Hi I'm 28 married have a 2 year old daughter and love them both to bits. But we're separated now and I'm renting a room in a local village and my wife and daughter are living with her mum.

September 2018 I told my wife I had a gambling addiction that weekend I blew a whole two weeks wages chasing money (trying to win my money back that I had lost) and I didn't know anyway out suicide crossed my mind but I couldn't do that to my wife and daughter. 
I had been gambling since the age of 18 but only small amounts nothing on this scale. Going back to the start of last year my gambling did start getting worse taking out payday loans to fund it falling behind and falling into debt. I was the only one working as my wife was a stay at home mum so they relied on me we had a lovely house and I was having to hide my addiction in anyway I could and lieing to my wife and family is what I had to do to hide it. The day I told my wife I phoned GamCare and they found me a councillor and started the following Monday I've now had 11 telephone counselling sessions and I can say I haven't gambled since November I relapsed due to getting drunk after recieving a letter from my wife's solicitor she was filing for divorce and only allowing me 3.5 hours supervised access with my daughter a WEEK. It didn't go well I gambled and regretted it the following day. 
My wife's in two minds about the divorce I feel her mum is pushing us apart and she's obviously scared and worried for the future if my gambling comes back but I really don't think it will as long as I have them back!


----------



## wilson (Nov 5, 2012)

Sorry to hear about your situation. I'm glad you're self-aware and realistic about the situation and getting help.



Lewis90 said:


> My wife's in two minds about the divorce I feel her mum is pushing us apart and she's obviously scared and worried for the future if my gambling comes back but *I really don't think it will as long as I have them back!*


This is probably something you should work on. You should strive to give up gambling regardless of what happens in your life. Life will always have stressful moments. Being a parent comes with a lot of stress. She may sense that your recovery is fragile and that it's not clear what the future holds. I'm sure it's easy to do the right thing when everything is going well, but she needs to know you'll also do the right thing when there are lots of problems as well.
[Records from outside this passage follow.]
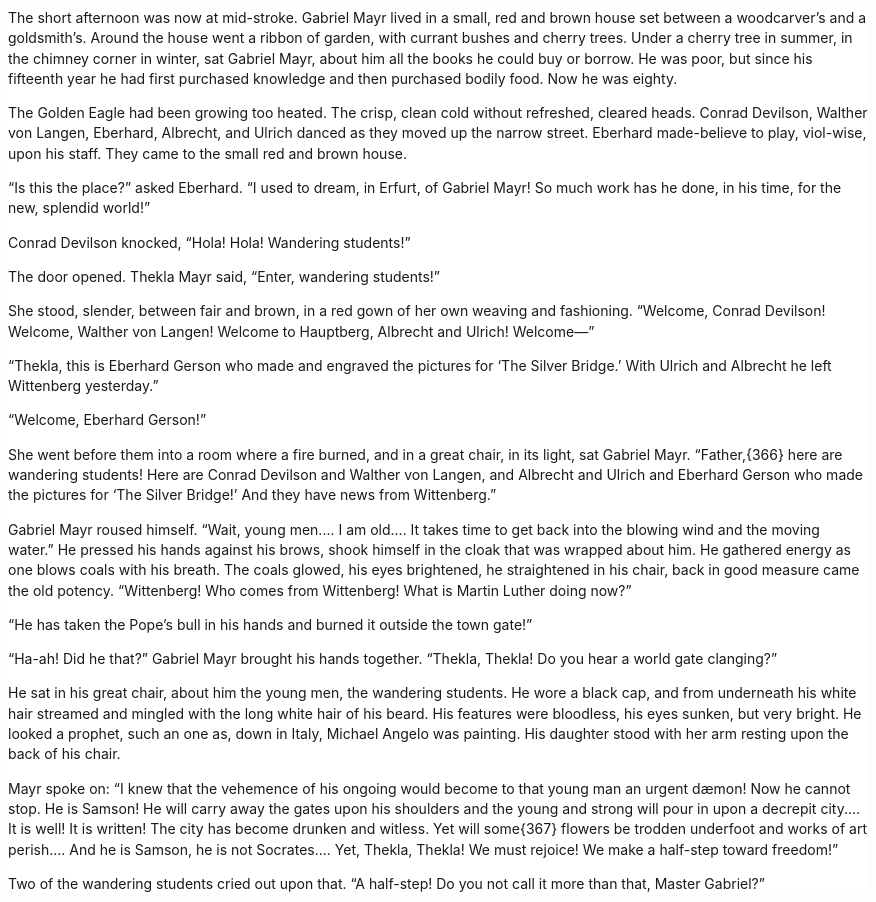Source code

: The short afternoon was now at mid-stroke. Gabriel Mayr lived in a small, red and brown house set between a woodcarver’s and a goldsmith’s. Around the house went a ribbon of garden, with currant bushes and cherry trees. Under a cherry tree in summer, in the chimney corner in winter, sat Gabriel Mayr, about him all the books he could buy or borrow. He was poor, but since his fifteenth year he had first purchased knowledge and then purchased bodily food. Now he was eighty.

The Golden Eagle had been growing too heated. The crisp, clean cold without refreshed, cleared heads. Conrad Devilson, Walther von Langen, Eberhard, Albrecht, and Ulrich danced as they moved up the narrow street. Eberhard made-believe to play, viol-wise, upon his staff. They came to the small red and brown house.

“Is this the place?” asked Eberhard. “I used to dream, in Erfurt, of Gabriel Mayr! So much work has he done, in his time, for the new, splendid world!”

Conrad Devilson knocked, “Hola! Hola! Wandering students!”

The door opened. Thekla Mayr said, “Enter, wandering students!”

She stood, slender, between fair and brown, in a red gown of her own weaving and fashioning. “Welcome, Conrad Devilson! Welcome, Walther von Langen! Welcome to Hauptberg, Albrecht and Ulrich! Welcome—”

“Thekla, this is Eberhard Gerson who made and engraved the pictures for ‘The Silver Bridge.’ With Ulrich and Albrecht he left Wittenberg yesterday.”

“Welcome, Eberhard Gerson!”

She went before them into a room where a fire burned, and in a great chair, in its light, sat Gabriel Mayr. “Father,{366} here are wandering students! Here are Conrad Devilson and Walther von Langen, and Albrecht and Ulrich and Eberhard Gerson who made the pictures for ‘The Silver Bridge!’ And they have news from Wittenberg.”

Gabriel Mayr roused himself. “Wait, young men.... I am old.... It takes time to get back into the blowing wind and the moving water.” He pressed his hands against his brows, shook himself in the cloak that was wrapped about him. He gathered energy as one blows coals with his breath. The coals glowed, his eyes brightened, he straightened in his chair, back in good measure came the old potency. “Wittenberg! Who comes from Wittenberg! What is Martin Luther doing now?”

“He has taken the Pope’s bull in his hands and burned it outside the town gate!”

“Ha-ah! Did he that?” Gabriel Mayr brought his hands together. “Thekla, Thekla! Do you hear a world gate clanging?”

He sat in his great chair, about him the young men, the wandering students. He wore a black cap, and from underneath his white hair streamed and mingled with the long white hair of his beard. His features were bloodless, his eyes sunken, but very bright. He looked a prophet, such an one as, down in Italy, Michael Angelo was painting. His daughter stood with her arm resting upon the back of his chair.

Mayr spoke on: “I knew that the vehemence of his ongoing would become to that young man an urgent dæmon! Now he cannot stop. He is Samson! He will carry away the gates upon his shoulders and the young and strong will pour in upon a decrepit city.... It is well! It is written! The city has become drunken and witless. Yet will some{367} flowers be trodden underfoot and works of art perish.... And he is Samson, he is not Socrates.... Yet, Thekla, Thekla! We must rejoice! We make a half-step toward freedom!”

Two of the wandering students cried out upon that. “A half-step! Do you not call it more than that, Master Gabriel?”
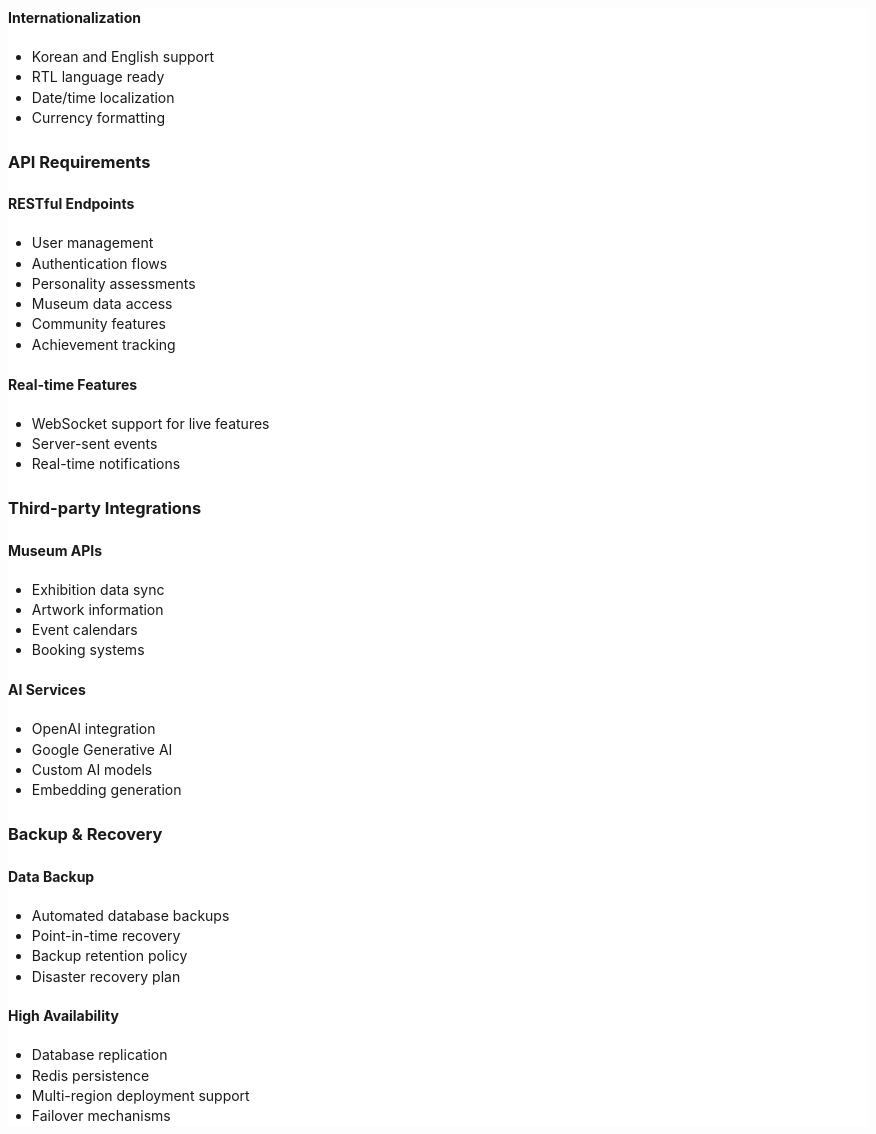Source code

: #### Internationalization
- Korean and English support
- RTL language ready
- Date/time localization
- Currency formatting

### API Requirements

#### RESTful Endpoints
- User management
- Authentication flows
- Personality assessments
- Museum data access
- Community features
- Achievement tracking

#### Real-time Features
- WebSocket support for live features
- Server-sent events
- Real-time notifications

### Third-party Integrations

#### Museum APIs
- Exhibition data sync
- Artwork information
- Event calendars
- Booking systems

#### AI Services
- OpenAI integration
- Google Generative AI
- Custom AI models
- Embedding generation

### Backup & Recovery

#### Data Backup
- Automated database backups
- Point-in-time recovery
- Backup retention policy
- Disaster recovery plan

#### High Availability
- Database replication
- Redis persistence
- Multi-region deployment support
- Failover mechanisms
Try not to worry too much about the future. You need to focus on your recovery, and worrying about a lot of stuff in the future is going to make it harder. The more improvements you make, the more she will trust in the future. But be sure you are working towards making true changes in yourself rather than just putting on a good show for her. Talk to your counselor to get an idea of how long recovery takes. Just since November isn't really long enough to get on the right path and know you'll stay there. 

If you want to get back with your wife, you need to be the man she needs you to be, and be man enough to accept her decision which ever way it goes. You shouldn't force her to stay with you--she should want to stay with you. And you should acknowledge that the people in her life which are telling her to split up right now are doing so out of love and trying to help her. They are also worried about what kind of life she will have with you. If you can get on the right path and she sees that she can have the life she wants with you, it might work out.


----------